It appears we're back to square one when it comes to how best to welcome tourists coming into Northwestern Ontario through the Fort Frances border crossing.
The town has done an admirable job filling the void when the Ontario government abruptly shuttered several tourist information centres across the province, including the one here. For the past few years, it paid a lease to occupy the centre during the summer months in order to provide information to visitors—and give them a convenient place to use restroom facilities following a long wait in a border lineup.
The town also invested in attractive displays there, particularly the full-sized stuffed moose. There also was talk of having a bass in a fish tank there.
The cost of the lease had been shared with the Sunset Country Tourism Association, which made sense given Fort Frances is the main welcome mat for all of Northwestern Ontario. But with that grant no longer available, the cost to remain in the tourist information centre is too prohibitive to continue.

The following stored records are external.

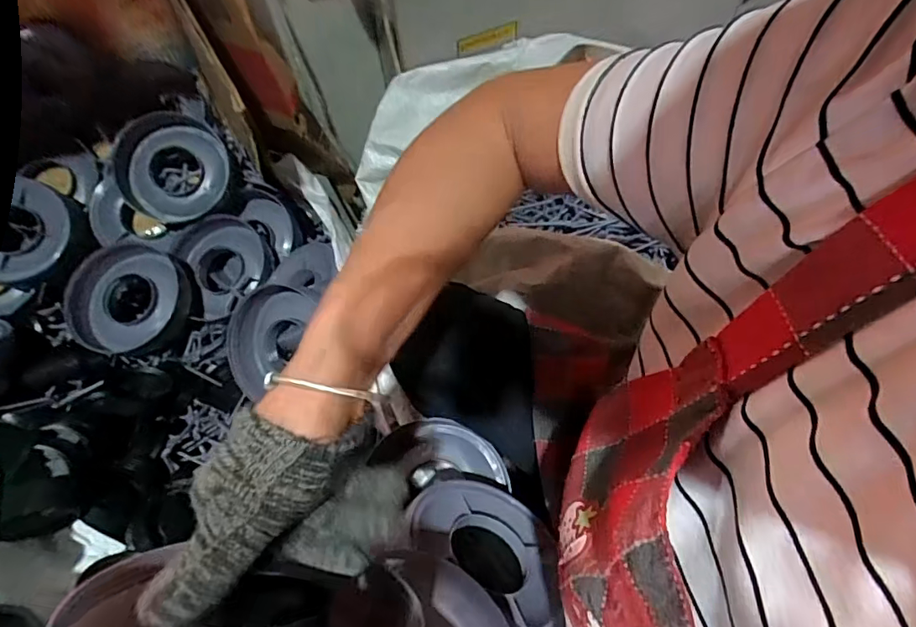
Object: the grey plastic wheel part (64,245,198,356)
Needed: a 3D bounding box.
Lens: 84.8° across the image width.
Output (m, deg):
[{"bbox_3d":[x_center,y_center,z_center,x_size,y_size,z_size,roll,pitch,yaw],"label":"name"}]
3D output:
[{"bbox_3d":[-0.474,-0.019,0.735,0.161,0.035,0.156,10,83,-17],"label":"grey plastic wheel part"}]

The town has opted to stay for this summer (until the end of August), then it will be left to find a new location to offer tourist information starting in 2018. Possible options include the Fort Frances Museum and the Sorting Gap Marina, or setting up a tent at either the new Rainy Lake Market Square or at the border.
In the end, though, the best place to provide such information is in the centre itself, with its convenient location, attractive appearance, accessible restrooms, and adequate parking for motorists driving motorhomes or pulling boats/campers.

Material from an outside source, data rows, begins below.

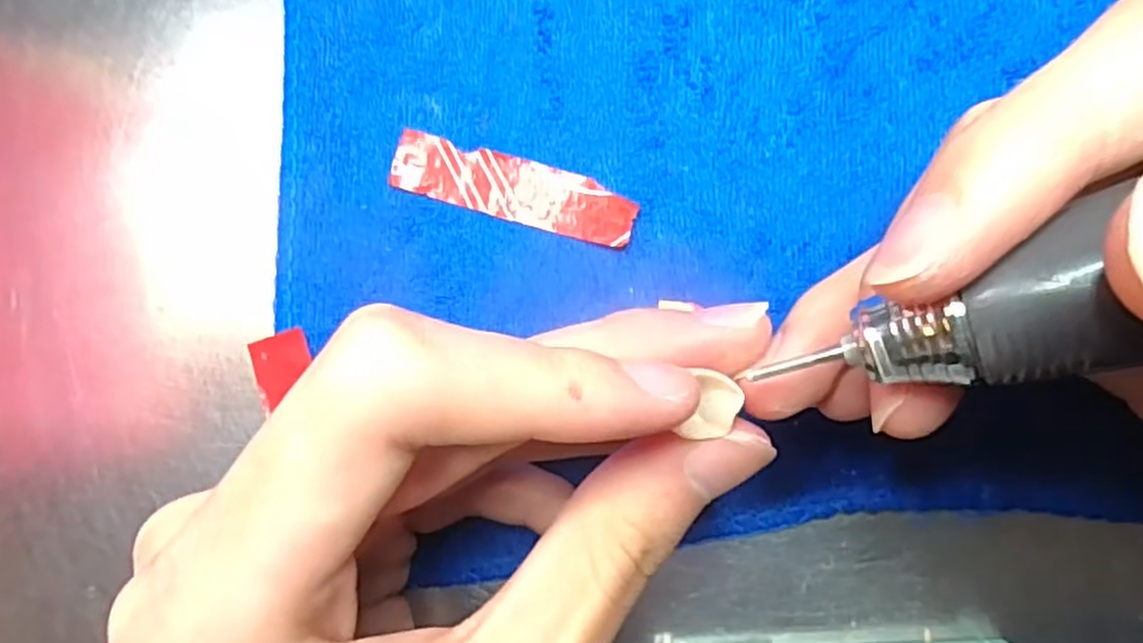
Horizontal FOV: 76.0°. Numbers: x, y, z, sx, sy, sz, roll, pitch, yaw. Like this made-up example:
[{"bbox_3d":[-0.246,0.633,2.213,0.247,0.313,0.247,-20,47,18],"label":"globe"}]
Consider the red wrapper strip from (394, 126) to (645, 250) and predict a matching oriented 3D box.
[{"bbox_3d":[-0.014,-0.031,0.167,0.058,0.006,0.014,17,86,9],"label":"red wrapper strip"}]

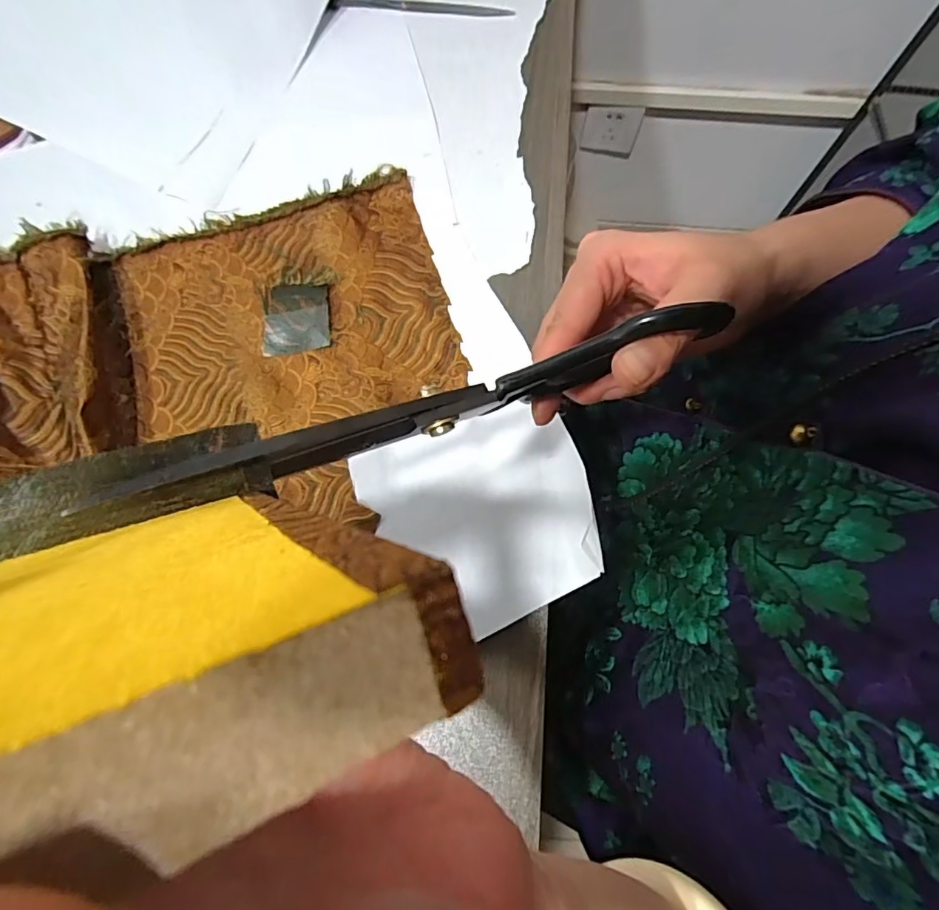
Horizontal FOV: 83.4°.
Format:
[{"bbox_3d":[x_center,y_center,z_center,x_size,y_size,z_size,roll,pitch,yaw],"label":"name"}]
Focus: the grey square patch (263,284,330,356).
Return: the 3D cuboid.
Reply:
[{"bbox_3d":[-0.114,-0.091,0.350,0.042,0.004,0.049,-4,80,5],"label":"grey square patch"}]

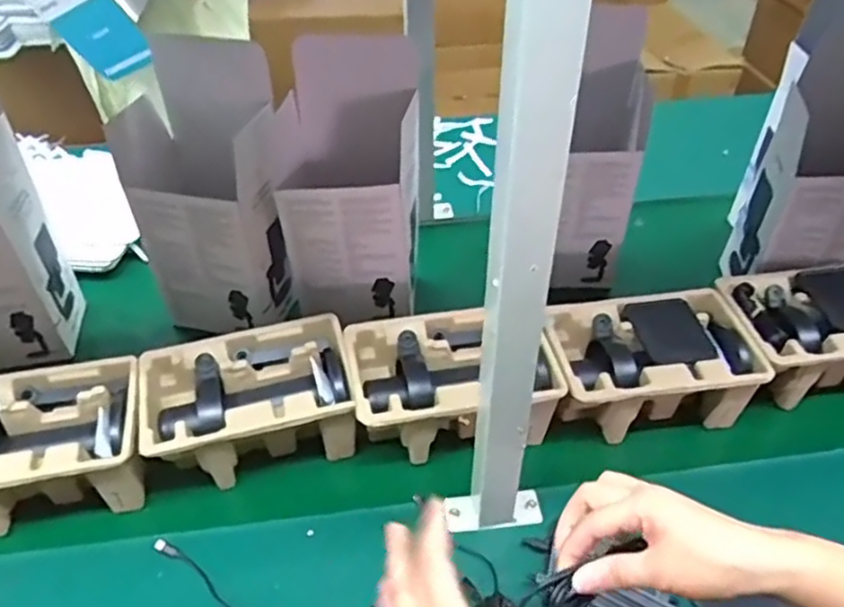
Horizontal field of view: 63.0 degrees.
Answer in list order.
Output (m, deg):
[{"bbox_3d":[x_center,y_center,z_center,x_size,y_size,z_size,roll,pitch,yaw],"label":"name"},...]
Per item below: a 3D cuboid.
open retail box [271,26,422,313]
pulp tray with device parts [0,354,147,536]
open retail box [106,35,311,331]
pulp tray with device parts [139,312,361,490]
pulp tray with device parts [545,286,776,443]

What really needs to be done is for the province to reverse its idiotic decision to close the tourist information centres in the first place, especially the choice to abandon the one here while keeping the one at Pigeon River open even though it sees far less tourist traffic (we could mention it happens to be in a riding with a Liberal MPP but that would be cynical).
Our area depends on tourism as a major economic engine. As such, every effort must be made to promote the region.
Equally important, though, is being able to offer a welcoming atmosphere to entice visitors and keep them coming back.
That involves having a top-notch physical presence at the border, with the province shouldering the responsibility—and cost—as chief greeter.